Forget the fact that in doing so, he has enraged unions across the state, a natural Democratic base of support. And forget, too, the very real possibility the law could fail to survive a tough court challenge on constitutional grounds.
For Quinn, who’s clearly vulnerable in 2014, almost everything rests on the idea that voters believe he was the man who saved the state from pension Armageddon. Unfortunately, that’s not a guaranteed proposition, given how little voters have warmed to him on other issues.
From Rauner, the stakes are different. He’s running an outsider’s campaign, arguing his lack of political history and business experience make him the man to take on entrenched interested in Springfield over such issues as taxes, spending and, yes, pensions.
In fact, he’s made pension reform the centerpiece of his own campaign. Yet, he’s not arguing for getting something done as much as he’s arguing for throwing the whole thing out the window and starting over.
As the pension deal unfolded and ultimately passed into law, he was a vocal critic of the bill, saying it didn't go far enough to fix the state’s pension problems.
As for Rutherford, Dillard and Brady, their challenge is simple: get voters to understand how what happened with pensions Tuesday in Springfield fits into their vision for running the state if elected. And, until then, use it to separate themselves from the Republican pack on an issue many voters will still care about long after the headlines have faded.
In the days ands weeks to come, pension reform and Tuesday’s vote in Springfield will fade into the background a bit, as candidates and events turn voters’ attentions to competing issues like the economy, education, matters of character and more.
For a candidate like Rauner, he’ll want it that way, since in recent days he’s basically looked as an outsider who didn't get listened to as Springfield politicians did what they wanted.
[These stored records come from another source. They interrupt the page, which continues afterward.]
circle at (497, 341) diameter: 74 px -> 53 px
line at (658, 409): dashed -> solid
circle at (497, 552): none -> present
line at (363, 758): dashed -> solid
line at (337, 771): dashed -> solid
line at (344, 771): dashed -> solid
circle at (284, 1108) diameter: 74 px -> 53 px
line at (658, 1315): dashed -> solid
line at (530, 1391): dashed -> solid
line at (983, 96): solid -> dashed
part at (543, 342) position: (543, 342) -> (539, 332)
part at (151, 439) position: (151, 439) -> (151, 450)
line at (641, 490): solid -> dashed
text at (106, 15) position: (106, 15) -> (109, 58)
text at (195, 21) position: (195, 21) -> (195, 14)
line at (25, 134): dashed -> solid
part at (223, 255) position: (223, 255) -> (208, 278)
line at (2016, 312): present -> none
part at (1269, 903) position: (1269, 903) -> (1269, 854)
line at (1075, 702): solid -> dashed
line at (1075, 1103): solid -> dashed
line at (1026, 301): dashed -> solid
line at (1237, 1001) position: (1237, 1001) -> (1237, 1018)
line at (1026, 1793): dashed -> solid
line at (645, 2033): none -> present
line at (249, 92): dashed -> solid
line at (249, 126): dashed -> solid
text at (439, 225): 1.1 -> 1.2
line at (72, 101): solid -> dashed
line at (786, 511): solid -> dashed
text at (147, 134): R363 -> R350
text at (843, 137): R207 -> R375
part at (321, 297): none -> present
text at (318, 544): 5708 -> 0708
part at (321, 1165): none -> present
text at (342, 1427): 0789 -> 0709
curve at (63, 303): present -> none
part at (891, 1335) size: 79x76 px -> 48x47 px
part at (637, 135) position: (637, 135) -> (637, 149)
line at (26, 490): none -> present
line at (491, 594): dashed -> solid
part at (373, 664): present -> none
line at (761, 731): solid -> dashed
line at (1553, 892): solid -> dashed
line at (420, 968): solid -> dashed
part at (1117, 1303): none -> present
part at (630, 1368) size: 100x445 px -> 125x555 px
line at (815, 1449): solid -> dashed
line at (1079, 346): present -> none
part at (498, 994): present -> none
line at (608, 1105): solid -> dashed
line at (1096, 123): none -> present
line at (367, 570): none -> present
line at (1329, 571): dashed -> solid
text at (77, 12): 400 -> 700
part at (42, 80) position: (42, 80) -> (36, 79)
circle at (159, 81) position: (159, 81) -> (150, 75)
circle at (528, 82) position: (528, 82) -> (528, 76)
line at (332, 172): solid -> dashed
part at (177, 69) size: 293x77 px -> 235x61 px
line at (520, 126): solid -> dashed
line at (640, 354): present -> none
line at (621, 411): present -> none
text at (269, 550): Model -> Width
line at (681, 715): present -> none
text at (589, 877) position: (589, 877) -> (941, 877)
And there’s little chance his preferred solution—a 401(k) style private system—is dead in the water.
And Quinn basically needs the narrative around the issue to be one of “Hey—the governor got something done on pensions—he must be a good guy.”
But no issue that inflames such passions or matters to so many people ever completely goes away.
And for those candidates who have staked their campaigns so clearly on such a big issue, few things look so tempting for their opponents to beat them up on, no matter what may have been said in the past.
In the 2014 governor’s race, pension reform isn't done as an issue. No matter how much some people might want to simply move on.